----- PROVIDED RECORDS -----

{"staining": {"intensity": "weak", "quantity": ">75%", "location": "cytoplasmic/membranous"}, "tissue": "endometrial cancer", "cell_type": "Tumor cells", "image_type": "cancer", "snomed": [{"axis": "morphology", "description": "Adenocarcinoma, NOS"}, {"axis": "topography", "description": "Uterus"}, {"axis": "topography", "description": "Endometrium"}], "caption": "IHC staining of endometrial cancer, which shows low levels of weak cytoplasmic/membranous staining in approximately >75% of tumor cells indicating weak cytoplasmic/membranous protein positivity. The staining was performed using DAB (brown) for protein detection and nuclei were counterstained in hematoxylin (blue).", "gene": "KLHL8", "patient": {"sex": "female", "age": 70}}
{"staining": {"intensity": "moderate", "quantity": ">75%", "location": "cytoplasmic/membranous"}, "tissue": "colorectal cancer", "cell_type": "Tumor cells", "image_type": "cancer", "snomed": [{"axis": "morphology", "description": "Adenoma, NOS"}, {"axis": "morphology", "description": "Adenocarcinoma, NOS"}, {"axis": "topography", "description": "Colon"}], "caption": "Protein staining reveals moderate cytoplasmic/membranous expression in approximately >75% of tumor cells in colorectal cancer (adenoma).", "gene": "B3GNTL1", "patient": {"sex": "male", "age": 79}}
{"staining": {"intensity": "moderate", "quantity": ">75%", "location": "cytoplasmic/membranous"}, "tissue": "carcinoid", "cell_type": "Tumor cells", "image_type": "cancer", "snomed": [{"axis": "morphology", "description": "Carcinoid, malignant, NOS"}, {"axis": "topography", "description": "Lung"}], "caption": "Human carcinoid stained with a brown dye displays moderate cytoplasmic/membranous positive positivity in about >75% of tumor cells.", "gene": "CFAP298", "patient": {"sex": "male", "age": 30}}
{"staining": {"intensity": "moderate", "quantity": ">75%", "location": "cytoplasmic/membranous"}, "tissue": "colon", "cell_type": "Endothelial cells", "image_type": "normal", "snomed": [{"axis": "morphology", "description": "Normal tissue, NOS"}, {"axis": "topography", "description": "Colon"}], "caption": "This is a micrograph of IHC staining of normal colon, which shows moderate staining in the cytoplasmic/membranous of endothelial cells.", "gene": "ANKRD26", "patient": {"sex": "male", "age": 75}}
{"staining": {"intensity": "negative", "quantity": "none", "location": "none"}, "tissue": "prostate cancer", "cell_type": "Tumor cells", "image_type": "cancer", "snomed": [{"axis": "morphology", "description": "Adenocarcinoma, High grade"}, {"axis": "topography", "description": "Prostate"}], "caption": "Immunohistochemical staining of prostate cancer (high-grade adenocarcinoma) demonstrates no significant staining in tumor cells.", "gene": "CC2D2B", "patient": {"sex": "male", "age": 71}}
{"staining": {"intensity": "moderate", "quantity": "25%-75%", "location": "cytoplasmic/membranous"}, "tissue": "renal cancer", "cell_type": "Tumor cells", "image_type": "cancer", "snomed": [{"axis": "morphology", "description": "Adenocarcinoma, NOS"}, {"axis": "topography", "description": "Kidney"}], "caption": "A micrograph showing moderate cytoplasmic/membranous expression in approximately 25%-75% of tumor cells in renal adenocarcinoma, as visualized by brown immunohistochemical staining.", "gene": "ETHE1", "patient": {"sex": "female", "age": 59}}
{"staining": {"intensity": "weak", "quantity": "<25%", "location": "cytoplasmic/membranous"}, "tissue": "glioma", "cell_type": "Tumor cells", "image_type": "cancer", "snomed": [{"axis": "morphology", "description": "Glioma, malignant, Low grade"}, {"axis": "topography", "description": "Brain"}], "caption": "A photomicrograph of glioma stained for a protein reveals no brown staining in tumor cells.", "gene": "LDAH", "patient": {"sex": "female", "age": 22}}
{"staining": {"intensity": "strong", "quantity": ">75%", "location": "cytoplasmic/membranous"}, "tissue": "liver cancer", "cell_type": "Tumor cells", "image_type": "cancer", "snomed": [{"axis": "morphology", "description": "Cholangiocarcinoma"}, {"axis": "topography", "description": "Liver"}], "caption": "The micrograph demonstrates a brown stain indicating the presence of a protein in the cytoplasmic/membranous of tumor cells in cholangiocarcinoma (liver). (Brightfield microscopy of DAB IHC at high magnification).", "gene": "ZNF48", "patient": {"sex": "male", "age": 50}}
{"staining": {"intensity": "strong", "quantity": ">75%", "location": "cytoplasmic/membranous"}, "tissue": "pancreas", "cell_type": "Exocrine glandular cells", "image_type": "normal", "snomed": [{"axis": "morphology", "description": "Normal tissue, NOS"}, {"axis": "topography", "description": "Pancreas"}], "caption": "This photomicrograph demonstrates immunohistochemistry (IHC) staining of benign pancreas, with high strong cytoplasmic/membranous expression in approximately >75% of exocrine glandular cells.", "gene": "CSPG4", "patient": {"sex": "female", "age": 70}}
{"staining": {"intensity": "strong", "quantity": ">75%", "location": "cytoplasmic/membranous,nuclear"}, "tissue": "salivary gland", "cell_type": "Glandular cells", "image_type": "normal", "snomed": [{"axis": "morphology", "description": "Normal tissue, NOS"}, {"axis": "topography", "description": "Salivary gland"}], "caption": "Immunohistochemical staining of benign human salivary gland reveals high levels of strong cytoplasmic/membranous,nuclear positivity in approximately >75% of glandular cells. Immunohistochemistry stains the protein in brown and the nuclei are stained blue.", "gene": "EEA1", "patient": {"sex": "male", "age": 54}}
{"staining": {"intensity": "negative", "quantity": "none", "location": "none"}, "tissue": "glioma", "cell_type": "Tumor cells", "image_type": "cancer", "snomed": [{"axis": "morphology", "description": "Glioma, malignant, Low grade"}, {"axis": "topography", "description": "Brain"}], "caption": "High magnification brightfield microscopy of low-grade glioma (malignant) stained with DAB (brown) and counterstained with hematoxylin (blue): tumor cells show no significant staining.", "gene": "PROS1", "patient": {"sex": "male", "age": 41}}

-----

* _PROMPT_
Write each entry out again. Do not change a word.

* _RESPONSE AREA_
{"staining": {"intensity": "weak", "quantity": ">75%", "location": "cytoplasmic/membranous"}, "tissue": "endometrial cancer", "cell_type": "Tumor cells", "image_type": "cancer", "snomed": [{"axis": "morphology", "description": "Adenocarcinoma, NOS"}, {"axis": "topography", "description": "Uterus"}, {"axis": "topography", "description": "Endometrium"}], "caption": "IHC staining of endometrial cancer, which shows low levels of weak cytoplasmic/membranous staining in approximately >75% of tumor cells indicating weak cytoplasmic/membranous protein positivity. The staining was performed using DAB (brown) for protein detection and nuclei were counterstained in hematoxylin (blue).", "gene": "KLHL8", "patient": {"sex": "female", "age": 70}}
{"staining": {"intensity": "moderate", "quantity": ">75%", "location": "cytoplasmic/membranous"}, "tissue": "colorectal cancer", "cell_type": "Tumor cells", "image_type": "cancer", "snomed": [{"axis": "morphology", "description": "Adenoma, NOS"}, {"axis": "morphology", "description": "Adenocarcinoma, NOS"}, {"axis": "topography", "description": "Colon"}], "caption": "Protein staining reveals moderate cytoplasmic/membranous expression in approximately >75% of tumor cells in colorectal cancer (adenoma).", "gene": "B3GNTL1", "patient": {"sex": "male", "age": 79}}
{"staining": {"intensity": "moderate", "quantity": ">75%", "location": "cytoplasmic/membranous"}, "tissue": "carcinoid", "cell_type": "Tumor cells", "image_type": "cancer", "snomed": [{"axis": "morphology", "description": "Carcinoid, malignant, NOS"}, {"axis": "topography", "description": "Lung"}], "caption": "Human carcinoid stained with a brown dye displays moderate cytoplasmic/membranous positive positivity in about >75% of tumor cells.", "gene": "CFAP298", "patient": {"sex": "male", "age": 30}}
{"staining": {"intensity": "moderate", "quantity": ">75%", "location": "cytoplasmic/membranous"}, "tissue": "colon", "cell_type": "Endothelial cells", "image_type": "normal", "snomed": [{"axis": "morphology", "description": "Normal tissue, NOS"}, {"axis": "topography", "description": "Colon"}], "caption": "This is a micrograph of IHC staining of normal colon, which shows moderate staining in the cytoplasmic/membranous of endothelial cells.", "gene": "ANKRD26", "patient": {"sex": "male", "age": 75}}
{"staining": {"intensity": "negative", "quantity": "none", "location": "none"}, "tissue": "prostate cancer", "cell_type": "Tumor cells", "image_type": "cancer", "snomed": [{"axis": "morphology", "description": "Adenocarcinoma, High grade"}, {"axis": "topography", "description": "Prostate"}], "caption": "Immunohistochemical staining of prostate cancer (high-grade adenocarcinoma) demonstrates no significant staining in tumor cells.", "gene": "CC2D2B", "patient": {"sex": "male", "age": 71}}
{"staining": {"intensity": "moderate", "quantity": "25%-75%", "location": "cytoplasmic/membranous"}, "tissue": "renal cancer", "cell_type": "Tumor cells", "image_type": "cancer", "snomed": [{"axis": "morphology", "description": "Adenocarcinoma, NOS"}, {"axis": "topography", "description": "Kidney"}], "caption": "A micrograph showing moderate cytoplasmic/membranous expression in approximately 25%-75% of tumor cells in renal adenocarcinoma, as visualized by brown immunohistochemical staining.", "gene": "ETHE1", "patient": {"sex": "female", "age": 59}}
{"staining": {"intensity": "weak", "quantity": "<25%", "location": "cytoplasmic/membranous"}, "tissue": "glioma", "cell_type": "Tumor cells", "image_type": "cancer", "snomed": [{"axis": "morphology", "description": "Glioma, malignant, Low grade"}, {"axis": "topography", "description": "Brain"}], "caption": "A photomicrograph of glioma stained for a protein reveals no brown staining in tumor cells.", "gene": "LDAH", "patient": {"sex": "female", "age": 22}}
{"staining": {"intensity": "strong", "quantity": ">75%", "location": "cytoplasmic/membranous"}, "tissue": "liver cancer", "cell_type": "Tumor cells", "image_type": "cancer", "snomed": [{"axis": "morphology", "description": "Cholangiocarcinoma"}, {"axis": "topography", "description": "Liver"}], "caption": "The micrograph demonstrates a brown stain indicating the presence of a protein in the cytoplasmic/membranous of tumor cells in cholangiocarcinoma (liver). (Brightfield microscopy of DAB IHC at high magnification).", "gene": "ZNF48", "patient": {"sex": "male", "age": 50}}
{"staining": {"intensity": "strong", "quantity": ">75%", "location": "cytoplasmic/membranous"}, "tissue": "pancreas", "cell_type": "Exocrine glandular cells", "image_type": "normal", "snomed": [{"axis": "morphology", "description": "Normal tissue, NOS"}, {"axis": "topography", "description": "Pancreas"}], "caption": "This photomicrograph demonstrates immunohistochemistry (IHC) staining of benign pancreas, with high strong cytoplasmic/membranous expression in approximately >75% of exocrine glandular cells.", "gene": "CSPG4", "patient": {"sex": "female", "age": 70}}
{"staining": {"intensity": "strong", "quantity": ">75%", "location": "cytoplasmic/membranous,nuclear"}, "tissue": "salivary gland", "cell_type": "Glandular cells", "image_type": "normal", "snomed": [{"axis": "morphology", "description": "Normal tissue, NOS"}, {"axis": "topography", "description": "Salivary gland"}], "caption": "Immunohistochemical staining of benign human salivary gland reveals high levels of strong cytoplasmic/membranous,nuclear positivity in approximately >75% of glandular cells. Immunohistochemistry stains the protein in brown and the nuclei are stained blue.", "gene": "EEA1", "patient": {"sex": "male", "age": 54}}
{"staining": {"intensity": "negative", "quantity": "none", "location": "none"}, "tissue": "glioma", "cell_type": "Tumor cells", "image_type": "cancer", "snomed": [{"axis": "morphology", "description": "Glioma, malignant, Low grade"}, {"axis": "topography", "description": "Brain"}], "caption": "High magnification brightfield microscopy of low-grade glioma (malignant) stained with DAB (brown) and counterstained with hematoxylin (blue): tumor cells show no significant staining.", "gene": "PROS1", "patient": {"sex": "male", "age": 41}}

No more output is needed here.